Author : David S. Clark
Publisher : Oxford University Press
Page : 585 pages
File Size : 48,44 MB
Release : 2022-09-02
Category : Law
ISBN : 0195369920
"Historical Comparative Law and Comparative Legal History Legal history and comparative law overlap in important respects. This is more apparent with the use of some methods for comparison, such as legal transplant, natural law, or nation building. M.N.S. Sellers nicely portrayed the relationship. The past is a foreign country, its people strangers and its laws obscure.... No one can really understand her or his own legal system without leaving it first, and looking back from the outside. The comparative study of law makes one's own legal system more comprehensible, by revealing its idiosyncrasies. Legal history is comparative law without travel.
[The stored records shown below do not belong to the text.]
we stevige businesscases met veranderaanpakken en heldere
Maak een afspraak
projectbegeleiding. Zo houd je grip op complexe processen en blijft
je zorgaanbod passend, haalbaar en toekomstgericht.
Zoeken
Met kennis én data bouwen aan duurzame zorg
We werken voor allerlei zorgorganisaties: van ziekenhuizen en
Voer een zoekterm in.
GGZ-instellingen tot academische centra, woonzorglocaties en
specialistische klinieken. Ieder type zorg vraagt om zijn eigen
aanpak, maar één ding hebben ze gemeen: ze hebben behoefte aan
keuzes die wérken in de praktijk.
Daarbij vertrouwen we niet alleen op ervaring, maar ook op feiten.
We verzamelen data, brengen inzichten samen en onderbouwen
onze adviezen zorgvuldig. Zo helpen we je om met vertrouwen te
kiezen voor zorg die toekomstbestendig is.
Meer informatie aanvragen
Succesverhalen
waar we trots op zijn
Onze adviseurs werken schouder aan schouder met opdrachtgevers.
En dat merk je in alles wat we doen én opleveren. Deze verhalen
Legal historians, perhaps especially in the United States, have been skeptical about the possibility of a fruitful comparative legal history, preferring in general to investigate the distinctiveness of their national experience. Comparatists, however, content with revealing or promoting similarities or differences between legal systems, by their nature strive toward comparison. Some American historians, especially since World War II, see the value in this"--
Author :
Publisher :
Page : 1292 pages
File Size : 14,48 MB
Release : 1854
Category : Law
ISBN :
Author : Sovereignty Education and Defense Ministry (SEDM)
Publisher : Sovereignty Education and Defense Ministry (SEDM)
Page : 410 pages
File Size : 11,41 MB
Release : 2015-03-12
Category : Law
ISBN :
Basic checklist to achieve sovereignty and be a contributing Member of this ministry who can stand on his/her own two feet in defense of himself in any legal or administrative setting.